“It’s almost like concrete out there,” said Pitstick, 30, a fourth-generation farmer who grows corn and soybeans on about 8,000 acres (3,237 hectares) near Maple Park. “If we don’t get any rains in the next 10 days, we’re looking at 15 to 25 percent total crop loss.”

After two straight years of record harvests in the U.S., the world’s biggest grower and exporter, output is dropping more than forecast as conditions deteriorate. Prices that plunged in July are rebounding, and the government on Wednesday probably will cut its crop forecast for a second straight month. Output in 2015 will drop 6.2 percent from last year to 13.332 billion bushels, the smallest since the drought of 2012, a Bloomberg News survey showed.

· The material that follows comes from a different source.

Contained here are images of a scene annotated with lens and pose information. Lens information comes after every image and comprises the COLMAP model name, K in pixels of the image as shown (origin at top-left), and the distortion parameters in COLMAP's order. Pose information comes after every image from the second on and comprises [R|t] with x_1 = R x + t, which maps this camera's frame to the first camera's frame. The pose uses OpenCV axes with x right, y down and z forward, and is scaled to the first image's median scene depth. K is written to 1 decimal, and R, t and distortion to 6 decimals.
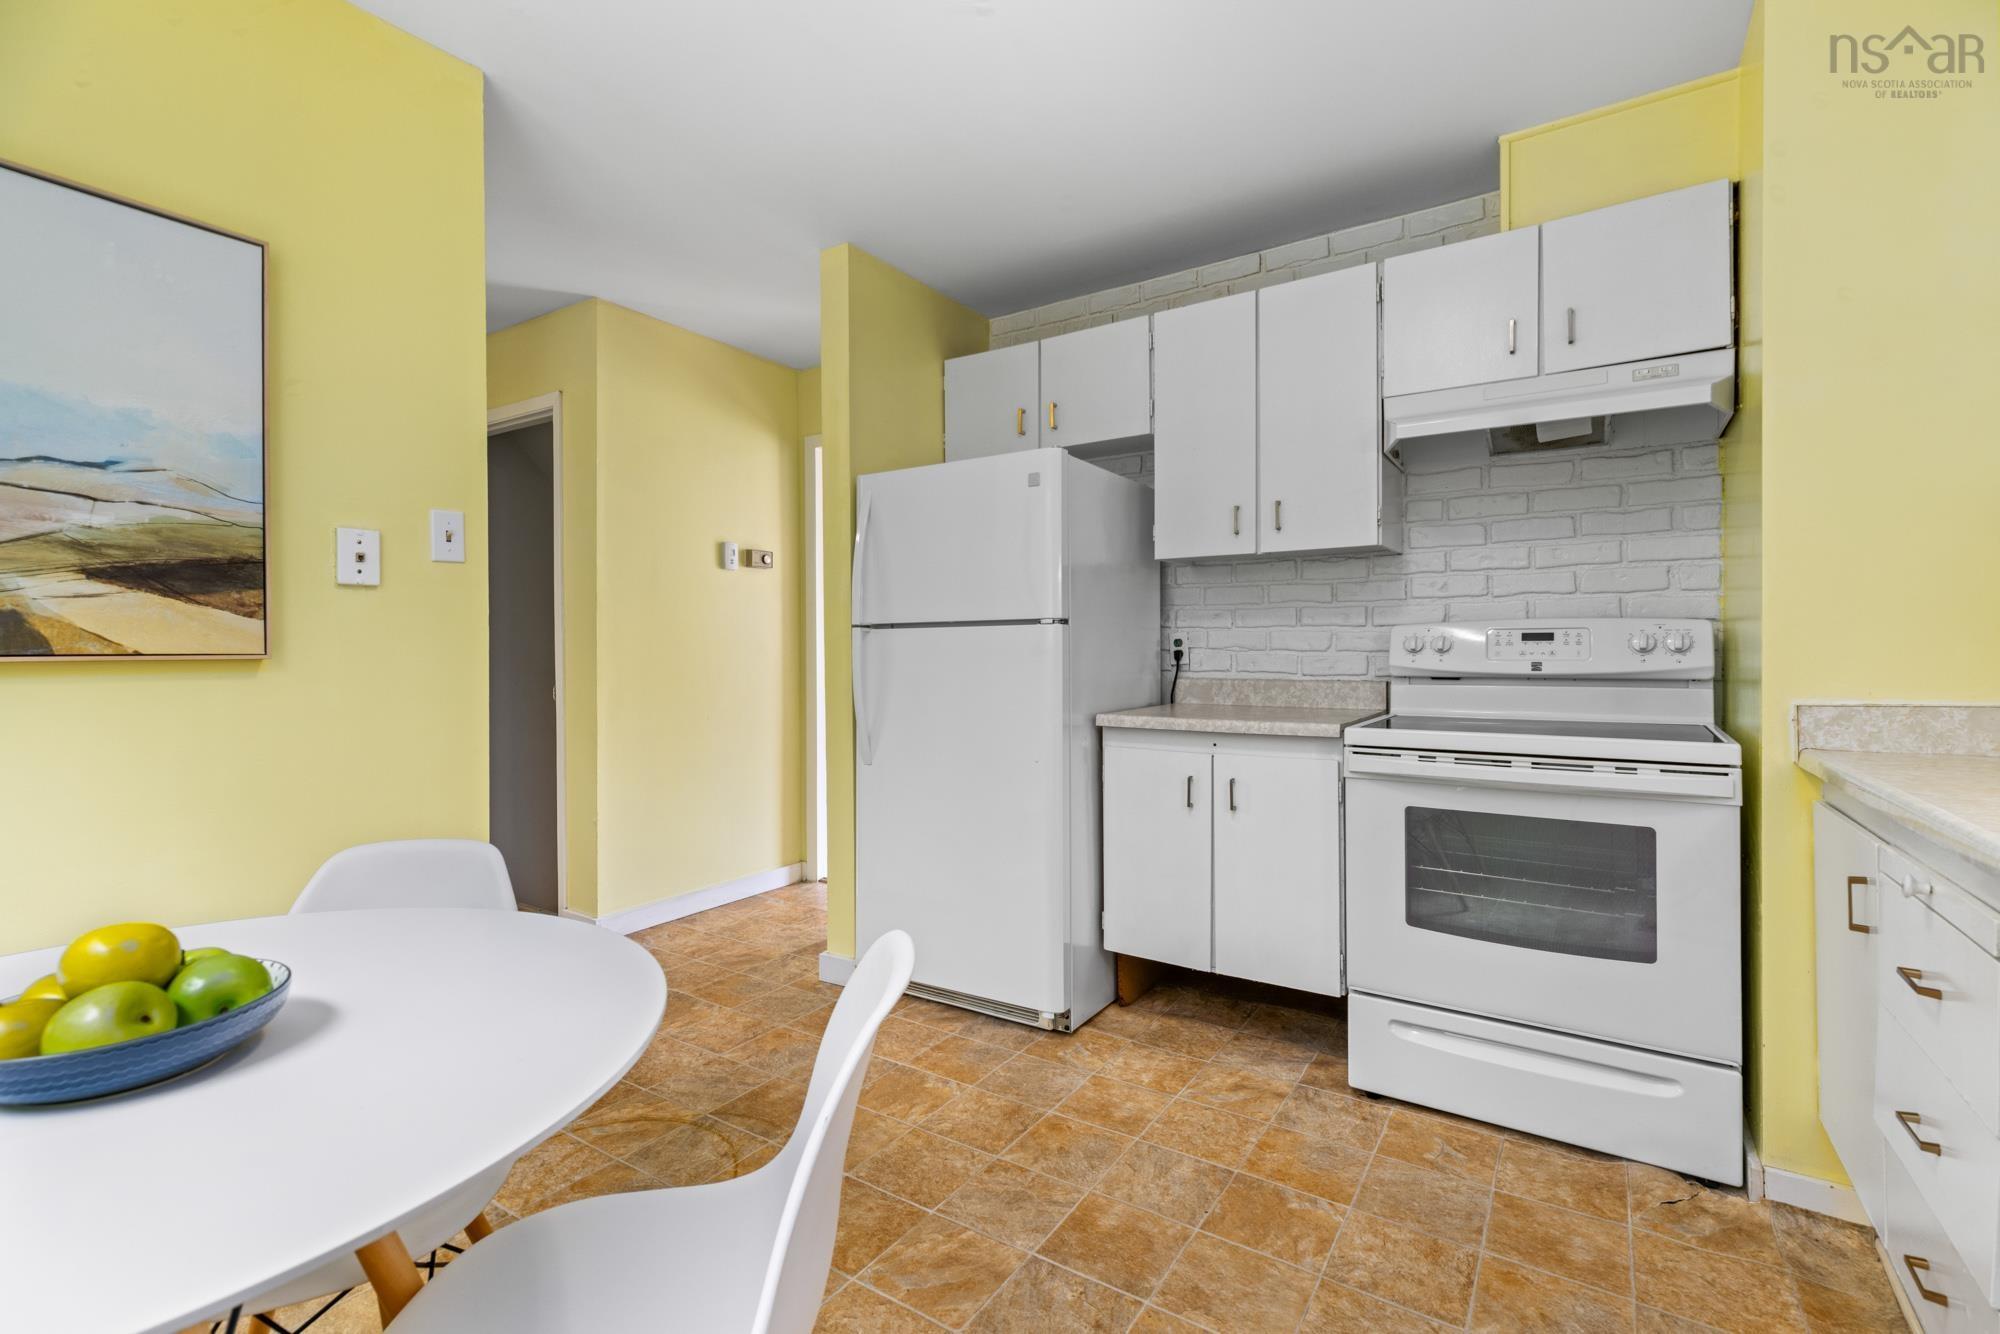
lens RADIAL K [[908.5, 0, 995.5], [0, 908.5, 660.8], [0, 0, 1]] dist [0.004335, -0.000904]
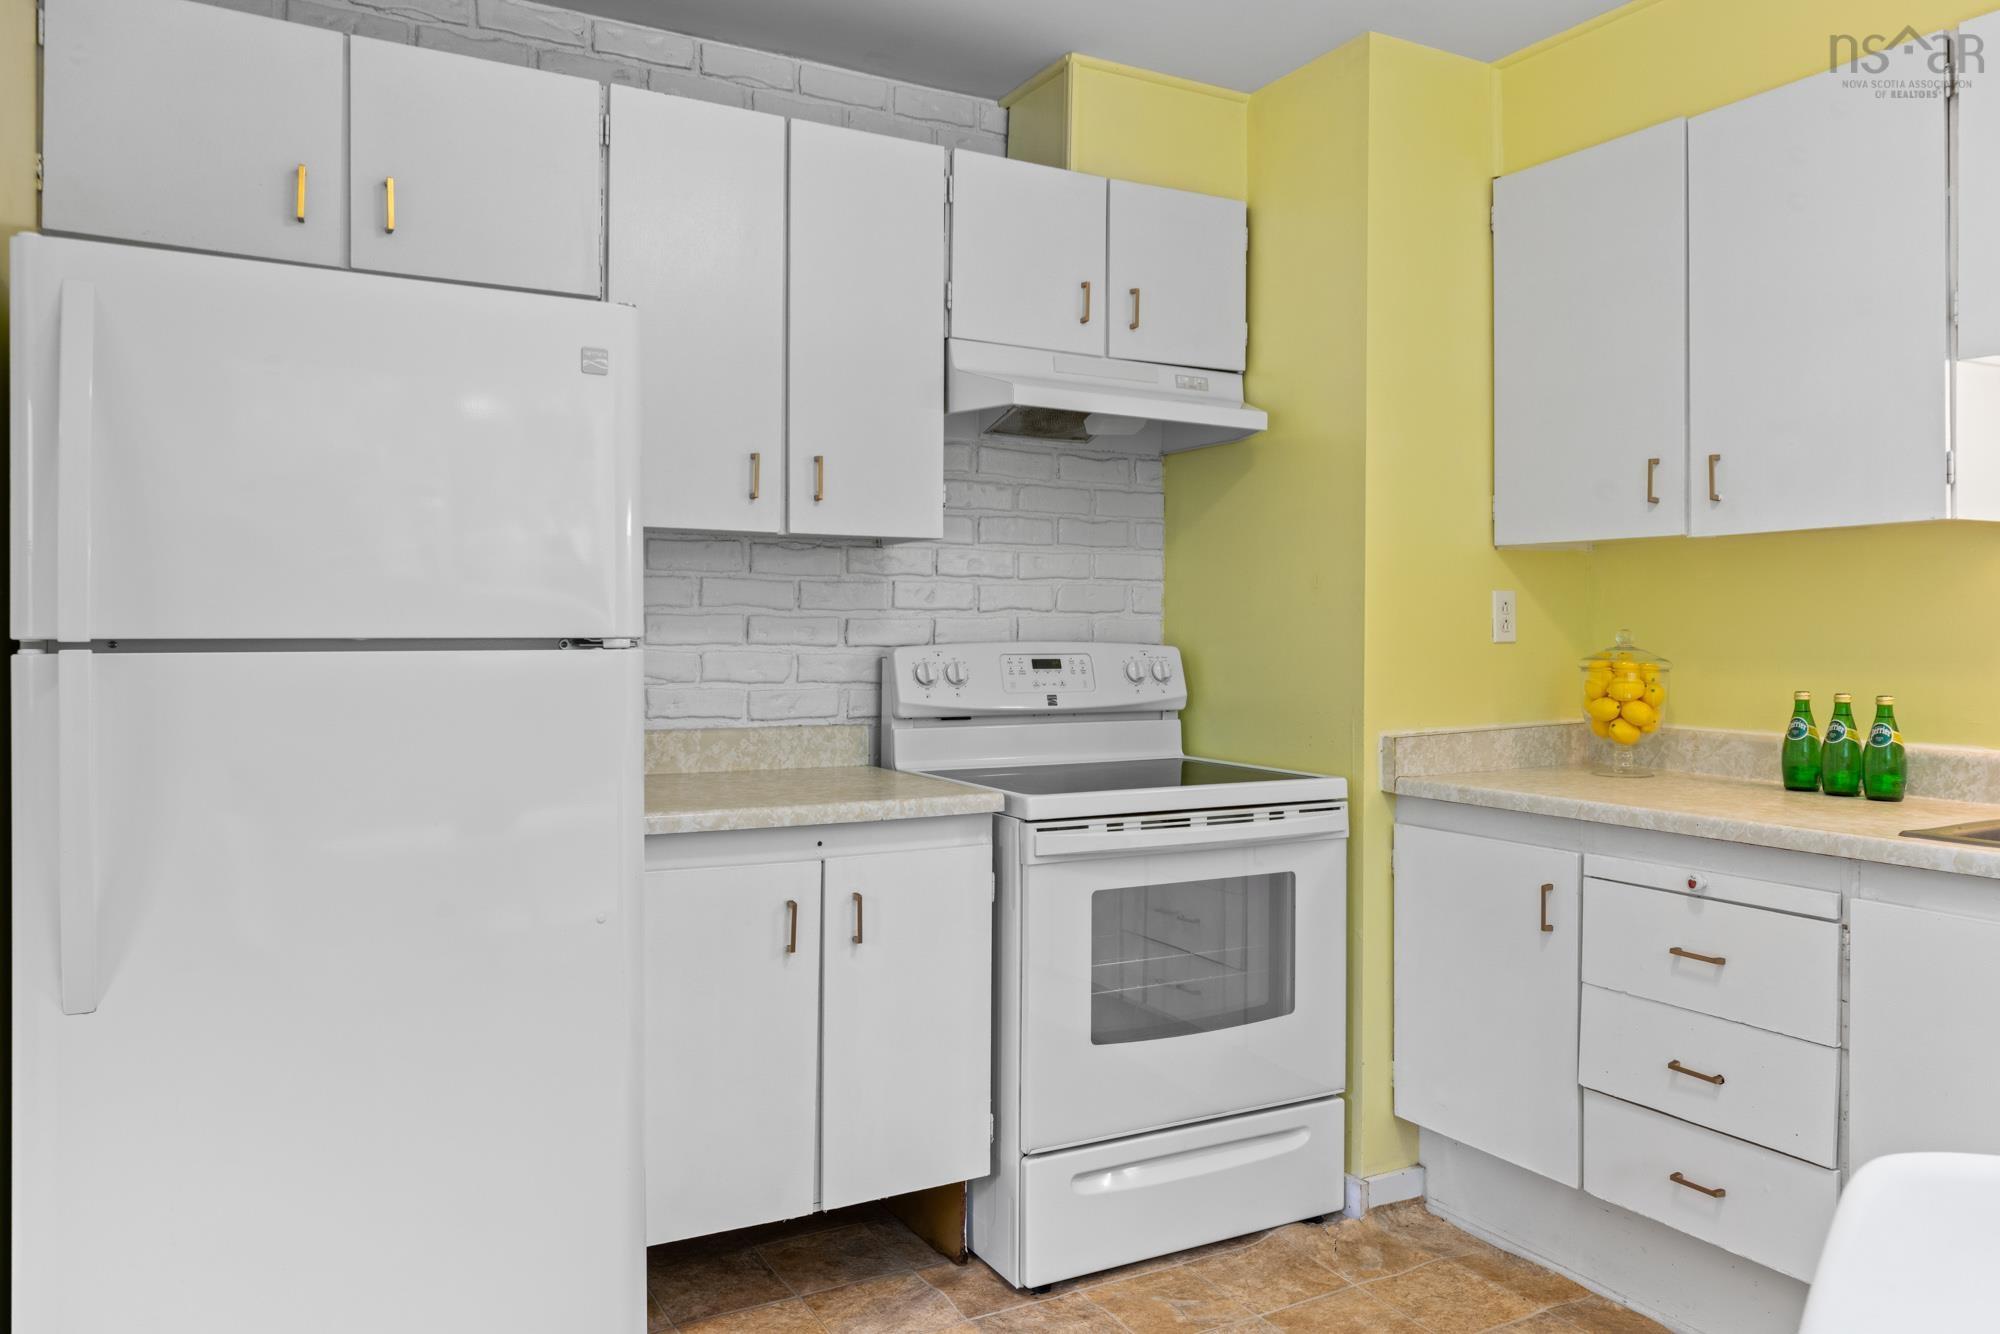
lens RADIAL K [[1386.1, 0, 999.0], [0, 1386.1, 656.3], [0, 0, 1]] dist [-0.008564, -0.001857]
pose [[0.455118, -0.005283, 0.890415, -0.597203], [0.005382, 0.999980, 0.003182, -0.041305], [-0.890415, 0.003344, 0.455138, 0.510625]]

“Supplies are not as abundant as expected,” said Dale Durchholz, senior market analyst at AgriVisor LLC. “Rain makes grain until it doesn’t. Too much rain hides the yield losses much longer than a drought because the crops still look green.”

Moisture Deficits

The season began with twice the normal moisture from Nebraska to Ohio, washing away newly sown crops. Since then, parts of the Midwest were mostly dry. Commodity Weather Group LLC said a lack of rain over the next two weeks may increase soil-moisture deficits to 25 percent in the main growing region, from 10 percent now.

In Illinois, the largest grower after Iowa, rainfall in the northernmost part of the state was 10 percent of normal in the two weeks ended Aug. 10, National Weather Service data show. About 56 percent of the Illinois corn crop was in good or excellent condition as of Aug. 9, the lowest for this time of year since 2012, according to the U.S. Department of Agriculture.

The compacted soil on Pitstick’s farm, where heavy rains in May and June washed out 10 percent to 15 percent of his crop, mean shallow-rooted plants are struggling for the nutrients they need to fill kernels with sugar and starch, he said.

Lower Yields

Yields across the U.S. are headed lower, according to Descartes Labs, which tracks crop conditions using daily infrared images. The Los Alamos, New Mexico-based company, founded by a theoretical physicist, predicted output of 13.34 billion bushels, compared with the USDA’s estimate last month of 13.53 billion.

The government’s forecast, scheduled for noon Wednesday in Washington, will be the first this year based on farmer surveys and field observations from the top producing states.

Conditions aren’t uniformly worse. In western Midwest states, weather has helped boost potential yields. In Iowa, 83 percent of the crop was in good or excellent condition, the highest since 1994 for this time of year.

Nutrient Losses

“Even if Iowa is really good this year, it will not be enough to make up for the nutrient losses in the eastern Midwest,” said John Cory, the chief executive officer of Prairie Mills Products LLC, a grain processor in Rochester, Indiana.

Cash premiums, the surcharge on top of the futures price paid by consumers to secure immediate physical delivery, are rising. That’s a sign that buyers are already worried about supply, Cory said. Inventories before the 2016 harvest may fall 19 percent, the most since 2011, the Bloomberg survey showed.

After sliding 9.7 percent last month, corn futures are up 3.9 percent in August, trading at $3.96 a bushel on the Chicago Board of Trade on Tuesday. An index of 73 food prices dropped 1 percent last month to 164.6, the lowest since September 2009, even as grain prices gained 2 percent, the United Nations’ Food & Agriculture Organization said in a report Thursday.

$5 Corn

Corn may rise to $5 by the end of the year, reflecting tightening supply, Bloomington, Illinois-based AgriVisor said. The USDA last month raised its forecast of average prices for next year to $3.75 from $3.50 in June.

Falling yields and improved demand may raise costs for producers of ethanol and meat, said Chris Narayanan, the head of agricultural research at Societe Generale SA in New York. That echoes comments last week from grain handler Archer-Daniels-Midland Co., which expects improved demand after the harvest.

After almost 20 inches of June rain drenched his fields in June, Kevin Wilson said crops on his farm near Walton, Indiana, are uneven at best. Some corn plants are 2 feet tall and others are 12 feet (3.7 meters). While about 65 percent are in good condition, 15 percent look “horrible,” and 20 percent are somewhere in between.

“With all that rain, a lot of nutrients washed away,” Wilson said. “I’m wondering what the top-end potential will be with everything that was left.”